I bolded the most important part of this post, namely the ones dealing with a contract. Arrow had no contract, express or implied, with OP. Arrow also had no authority over OP or his property. I can see an argument for ownership of the system staying with Arrow, although I believe Arrow needs to take that up with the seller of the property. But for sure, Arrow has no authority without going through proper court channels to trespass on OP's land.
nsdp said:   
<snipped a bunch of tidbits about EPA history, Florida, and pesticide application laws relating to agricultural products or processed foods, labeling, blah blah blah... OP is not a pesticide applicator so all of it is irrelevent.>

3. As bailee OP must provide access to the property. UCC7.403 "A bailee shall deliver the goods to a person entitled under a document of title". Remember OP doesn't want to claim any ownership interest because that could get him fined and sent to jail.


You cited UCC7-403 but only included part of the first sentence that suits your point. The full text paints a different picture:


(a) A bailee shall deliver the goods to a person entitled under a document of title if the person complies with subsections (b) and (c), unless and to the extent that the bailee establishes any of the following:

(1) delivery of the goods to a person whose receipt was rightful as against the claimant;

(2) damage to or delay, loss, or destruction of the goods for which the bailee is not liable;

(3) previous sale or other disposition of the goods in lawful enforcement of a lien or on a warehouse's lawful termination of storage;

(4) the exercise by a seller of its right to stop delivery pursuant to Section 2-705 or by a lessor of its right to stop delivery pursuant to Section 2A-526;

(5) a diversion, reconsignment, or other disposition pursuant to Section 7-303;

(6) release, satisfaction, or any other fact affording a personal defense against the claimant; or

(7) any other lawful excuse.

(b) A person claiming goods covered by a document of title shall satisfy the bailee's lien if the bailee so requests or the bailee is prohibited by law from delivering the goods until the charges are paid.

(c) Unless a person claiming the goods is one against which the document of title does not confer a right under Section 7-503(a):

(1) the person claiming under a document shall surrender possession or control of any outstanding negotiable document covering the goods for cancellation or indication of partial deliveries; and

(2) the bailee shall cancel the document or conspicuously indicate in the document the partial delivery or be liable to any person to which the document is duly negotiated.
 


Not quite so cut and dry now, eh?

nsdp said:   
Remember this is a federal criminal violation so you do time day for day and the court does not have the authority to give probation unless recommended by the AUSA.

 


Very scary if only it were relevant or true.

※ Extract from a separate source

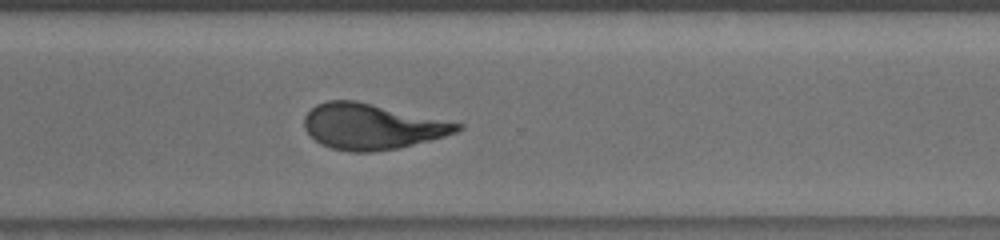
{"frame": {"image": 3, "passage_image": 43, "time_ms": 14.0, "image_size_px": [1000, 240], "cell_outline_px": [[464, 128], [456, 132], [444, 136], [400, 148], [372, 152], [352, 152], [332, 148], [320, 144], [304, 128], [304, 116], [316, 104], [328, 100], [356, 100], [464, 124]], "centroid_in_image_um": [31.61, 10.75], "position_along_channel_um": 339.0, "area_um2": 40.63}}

The owner of a termite trap system isn't going to jail for denying some crackpot exterminators access to his property.

Apparently the folks in GA don't know about these laws against servicing the bait traps yourself... There is a store right off I-85 in Atlanta that anyone can stop in to buy their own bait stations and bait sticks. You can also buy all sorts of other pro grade pesticides for insect control.